> [Exercise objective]: Review the listing and copy each line that holds the word "said".

> [Data for review]:

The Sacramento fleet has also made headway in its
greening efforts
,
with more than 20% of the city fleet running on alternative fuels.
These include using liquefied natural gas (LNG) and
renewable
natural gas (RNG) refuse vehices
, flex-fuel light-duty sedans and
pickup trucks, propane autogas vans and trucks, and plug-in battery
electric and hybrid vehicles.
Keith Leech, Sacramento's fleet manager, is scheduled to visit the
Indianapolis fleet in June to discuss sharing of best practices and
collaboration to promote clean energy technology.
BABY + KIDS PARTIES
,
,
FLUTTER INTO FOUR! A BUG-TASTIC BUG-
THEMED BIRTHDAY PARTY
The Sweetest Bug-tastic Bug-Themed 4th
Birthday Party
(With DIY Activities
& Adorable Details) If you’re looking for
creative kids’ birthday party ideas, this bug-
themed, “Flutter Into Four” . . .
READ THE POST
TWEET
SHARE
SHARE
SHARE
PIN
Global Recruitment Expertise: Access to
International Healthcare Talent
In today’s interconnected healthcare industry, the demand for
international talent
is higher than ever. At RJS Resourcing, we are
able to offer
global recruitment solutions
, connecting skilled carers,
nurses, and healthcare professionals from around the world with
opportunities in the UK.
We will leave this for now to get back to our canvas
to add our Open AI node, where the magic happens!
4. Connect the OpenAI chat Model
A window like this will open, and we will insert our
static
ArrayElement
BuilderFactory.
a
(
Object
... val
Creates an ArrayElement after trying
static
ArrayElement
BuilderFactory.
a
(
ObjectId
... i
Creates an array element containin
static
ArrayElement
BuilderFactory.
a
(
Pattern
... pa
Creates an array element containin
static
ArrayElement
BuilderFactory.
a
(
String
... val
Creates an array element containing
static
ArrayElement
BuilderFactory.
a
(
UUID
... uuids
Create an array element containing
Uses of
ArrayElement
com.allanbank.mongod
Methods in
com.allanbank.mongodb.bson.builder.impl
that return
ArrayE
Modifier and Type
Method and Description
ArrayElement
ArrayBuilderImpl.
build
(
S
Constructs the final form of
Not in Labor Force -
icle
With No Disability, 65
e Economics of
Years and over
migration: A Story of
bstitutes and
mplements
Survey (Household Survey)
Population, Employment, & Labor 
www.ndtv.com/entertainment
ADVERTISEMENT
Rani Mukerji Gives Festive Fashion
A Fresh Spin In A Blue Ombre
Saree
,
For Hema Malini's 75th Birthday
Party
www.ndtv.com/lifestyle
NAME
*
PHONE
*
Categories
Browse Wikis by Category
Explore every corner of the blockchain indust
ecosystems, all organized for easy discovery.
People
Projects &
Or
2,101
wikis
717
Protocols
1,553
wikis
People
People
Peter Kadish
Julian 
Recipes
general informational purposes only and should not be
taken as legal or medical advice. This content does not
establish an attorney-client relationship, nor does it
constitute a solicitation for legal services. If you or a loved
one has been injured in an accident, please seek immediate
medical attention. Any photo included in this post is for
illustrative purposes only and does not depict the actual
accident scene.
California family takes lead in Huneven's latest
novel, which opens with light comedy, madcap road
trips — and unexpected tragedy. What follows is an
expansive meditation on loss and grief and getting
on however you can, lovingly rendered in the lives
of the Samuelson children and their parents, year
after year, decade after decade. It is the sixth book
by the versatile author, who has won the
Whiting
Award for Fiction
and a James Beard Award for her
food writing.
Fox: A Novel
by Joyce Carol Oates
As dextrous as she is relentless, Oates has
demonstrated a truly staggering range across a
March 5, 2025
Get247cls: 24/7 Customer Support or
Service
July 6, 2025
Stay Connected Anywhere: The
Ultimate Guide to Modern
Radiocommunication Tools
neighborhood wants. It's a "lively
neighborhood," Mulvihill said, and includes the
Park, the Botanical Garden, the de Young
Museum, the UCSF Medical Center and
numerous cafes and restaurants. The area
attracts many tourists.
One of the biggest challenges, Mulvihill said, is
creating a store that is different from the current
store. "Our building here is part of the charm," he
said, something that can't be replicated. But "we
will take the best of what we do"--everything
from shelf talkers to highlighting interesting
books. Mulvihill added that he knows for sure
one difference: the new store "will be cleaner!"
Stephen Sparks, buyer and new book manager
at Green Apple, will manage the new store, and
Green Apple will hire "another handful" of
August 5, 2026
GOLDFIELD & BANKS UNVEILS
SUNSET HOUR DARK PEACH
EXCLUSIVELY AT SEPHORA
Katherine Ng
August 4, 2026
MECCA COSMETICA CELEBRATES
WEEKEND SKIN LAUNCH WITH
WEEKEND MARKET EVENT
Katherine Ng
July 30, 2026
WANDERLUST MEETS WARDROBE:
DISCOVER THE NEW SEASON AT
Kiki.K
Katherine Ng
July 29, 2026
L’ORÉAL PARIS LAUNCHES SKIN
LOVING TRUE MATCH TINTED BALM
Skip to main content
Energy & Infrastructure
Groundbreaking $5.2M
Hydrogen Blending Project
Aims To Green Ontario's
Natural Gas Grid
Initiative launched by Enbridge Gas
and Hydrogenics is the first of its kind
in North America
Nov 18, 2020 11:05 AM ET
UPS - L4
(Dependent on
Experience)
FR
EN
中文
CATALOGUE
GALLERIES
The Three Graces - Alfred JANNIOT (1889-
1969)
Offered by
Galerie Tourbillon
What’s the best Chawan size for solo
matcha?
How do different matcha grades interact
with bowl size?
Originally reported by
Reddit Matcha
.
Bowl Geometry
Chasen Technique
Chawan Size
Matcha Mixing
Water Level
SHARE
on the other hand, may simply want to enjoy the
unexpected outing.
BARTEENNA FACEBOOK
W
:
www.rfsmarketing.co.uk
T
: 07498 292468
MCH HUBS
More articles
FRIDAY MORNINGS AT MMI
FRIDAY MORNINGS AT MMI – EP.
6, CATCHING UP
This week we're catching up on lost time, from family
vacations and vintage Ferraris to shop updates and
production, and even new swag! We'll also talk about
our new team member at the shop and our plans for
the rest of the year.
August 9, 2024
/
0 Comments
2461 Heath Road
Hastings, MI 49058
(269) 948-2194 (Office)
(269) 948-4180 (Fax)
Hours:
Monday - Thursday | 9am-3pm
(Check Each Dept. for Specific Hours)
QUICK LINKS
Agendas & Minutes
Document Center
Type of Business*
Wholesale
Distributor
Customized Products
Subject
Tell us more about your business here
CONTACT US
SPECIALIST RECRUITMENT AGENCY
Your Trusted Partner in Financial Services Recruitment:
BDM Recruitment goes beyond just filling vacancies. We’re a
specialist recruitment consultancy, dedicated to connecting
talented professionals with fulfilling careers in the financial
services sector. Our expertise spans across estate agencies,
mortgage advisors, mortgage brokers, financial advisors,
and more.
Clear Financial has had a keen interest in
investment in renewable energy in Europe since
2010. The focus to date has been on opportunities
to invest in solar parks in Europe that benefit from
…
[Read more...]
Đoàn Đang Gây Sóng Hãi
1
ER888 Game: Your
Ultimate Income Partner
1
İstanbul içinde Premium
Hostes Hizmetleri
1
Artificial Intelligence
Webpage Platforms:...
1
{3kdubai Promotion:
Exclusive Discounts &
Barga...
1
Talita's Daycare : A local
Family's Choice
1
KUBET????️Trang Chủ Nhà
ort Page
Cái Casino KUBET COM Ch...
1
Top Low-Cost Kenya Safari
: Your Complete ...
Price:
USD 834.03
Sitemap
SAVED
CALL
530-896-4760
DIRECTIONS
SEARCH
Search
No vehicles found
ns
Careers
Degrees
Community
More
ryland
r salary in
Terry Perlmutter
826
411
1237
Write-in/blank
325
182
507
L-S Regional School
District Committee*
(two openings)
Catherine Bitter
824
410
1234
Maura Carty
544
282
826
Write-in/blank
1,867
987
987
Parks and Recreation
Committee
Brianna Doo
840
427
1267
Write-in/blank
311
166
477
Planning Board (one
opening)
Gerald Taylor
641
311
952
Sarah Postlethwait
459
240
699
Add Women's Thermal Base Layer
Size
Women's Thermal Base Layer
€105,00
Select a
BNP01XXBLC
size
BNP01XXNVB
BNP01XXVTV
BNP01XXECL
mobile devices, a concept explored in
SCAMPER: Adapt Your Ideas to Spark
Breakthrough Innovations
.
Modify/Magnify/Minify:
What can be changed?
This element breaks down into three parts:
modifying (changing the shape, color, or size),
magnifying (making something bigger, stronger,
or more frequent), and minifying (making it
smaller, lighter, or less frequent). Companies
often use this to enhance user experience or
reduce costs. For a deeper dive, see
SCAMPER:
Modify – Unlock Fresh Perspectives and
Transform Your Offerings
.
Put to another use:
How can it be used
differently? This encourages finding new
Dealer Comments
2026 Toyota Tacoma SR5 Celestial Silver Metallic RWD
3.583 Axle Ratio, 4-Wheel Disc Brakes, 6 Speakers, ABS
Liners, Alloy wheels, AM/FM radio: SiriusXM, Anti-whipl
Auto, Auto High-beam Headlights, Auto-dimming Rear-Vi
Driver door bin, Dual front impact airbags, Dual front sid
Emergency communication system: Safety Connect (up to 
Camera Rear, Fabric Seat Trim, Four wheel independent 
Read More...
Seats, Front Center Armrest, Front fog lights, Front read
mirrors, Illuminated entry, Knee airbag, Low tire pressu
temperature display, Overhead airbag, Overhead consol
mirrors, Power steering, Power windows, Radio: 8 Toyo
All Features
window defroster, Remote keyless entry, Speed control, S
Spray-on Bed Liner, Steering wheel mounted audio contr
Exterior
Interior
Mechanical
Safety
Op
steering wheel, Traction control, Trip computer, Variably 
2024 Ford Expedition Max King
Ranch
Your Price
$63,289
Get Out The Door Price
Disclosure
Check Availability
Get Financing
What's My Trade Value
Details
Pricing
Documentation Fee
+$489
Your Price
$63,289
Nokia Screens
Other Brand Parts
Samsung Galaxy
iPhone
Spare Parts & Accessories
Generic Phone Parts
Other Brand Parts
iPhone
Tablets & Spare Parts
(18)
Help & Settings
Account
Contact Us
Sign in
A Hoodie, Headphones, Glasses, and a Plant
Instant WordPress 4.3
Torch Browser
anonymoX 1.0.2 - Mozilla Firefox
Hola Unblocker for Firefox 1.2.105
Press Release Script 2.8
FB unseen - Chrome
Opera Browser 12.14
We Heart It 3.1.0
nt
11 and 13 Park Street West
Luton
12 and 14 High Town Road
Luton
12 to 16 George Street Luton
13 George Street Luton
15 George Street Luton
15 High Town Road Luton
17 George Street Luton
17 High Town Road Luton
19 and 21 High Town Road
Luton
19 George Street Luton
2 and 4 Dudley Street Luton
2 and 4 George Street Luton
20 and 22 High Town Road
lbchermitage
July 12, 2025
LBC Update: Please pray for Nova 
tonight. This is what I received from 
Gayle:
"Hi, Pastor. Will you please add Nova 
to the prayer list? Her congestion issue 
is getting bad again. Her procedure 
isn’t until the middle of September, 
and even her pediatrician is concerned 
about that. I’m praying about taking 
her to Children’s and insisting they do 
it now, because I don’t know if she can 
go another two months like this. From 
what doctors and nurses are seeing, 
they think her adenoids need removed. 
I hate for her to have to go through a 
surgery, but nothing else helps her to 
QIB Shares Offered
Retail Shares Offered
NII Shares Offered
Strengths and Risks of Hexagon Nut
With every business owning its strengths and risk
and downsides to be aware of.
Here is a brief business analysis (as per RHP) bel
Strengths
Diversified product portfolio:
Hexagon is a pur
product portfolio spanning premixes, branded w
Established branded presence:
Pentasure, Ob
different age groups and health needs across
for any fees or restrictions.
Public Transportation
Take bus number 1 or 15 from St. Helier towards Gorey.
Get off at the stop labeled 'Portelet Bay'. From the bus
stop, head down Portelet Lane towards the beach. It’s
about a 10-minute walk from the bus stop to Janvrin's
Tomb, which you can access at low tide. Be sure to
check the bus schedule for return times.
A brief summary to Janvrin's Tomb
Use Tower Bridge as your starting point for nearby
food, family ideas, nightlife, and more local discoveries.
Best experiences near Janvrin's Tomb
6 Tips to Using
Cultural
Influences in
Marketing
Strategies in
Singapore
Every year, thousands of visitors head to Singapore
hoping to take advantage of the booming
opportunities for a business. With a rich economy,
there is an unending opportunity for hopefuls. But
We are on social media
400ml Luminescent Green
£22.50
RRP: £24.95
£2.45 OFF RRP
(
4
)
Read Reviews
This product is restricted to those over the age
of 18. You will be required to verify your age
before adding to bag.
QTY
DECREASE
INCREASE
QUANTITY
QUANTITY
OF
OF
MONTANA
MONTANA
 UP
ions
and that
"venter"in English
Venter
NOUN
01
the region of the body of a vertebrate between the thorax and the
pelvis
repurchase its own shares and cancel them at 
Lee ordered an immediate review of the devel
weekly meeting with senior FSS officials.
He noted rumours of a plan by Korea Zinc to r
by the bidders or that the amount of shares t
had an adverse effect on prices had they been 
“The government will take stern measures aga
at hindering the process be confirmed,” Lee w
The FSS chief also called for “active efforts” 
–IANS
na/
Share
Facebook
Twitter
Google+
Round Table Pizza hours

> [Written solution]:
neighborhood," Mulvihill said, and includes the
One of the biggest challenges, Mulvihill said, is
said, something that can't be replicated. But "we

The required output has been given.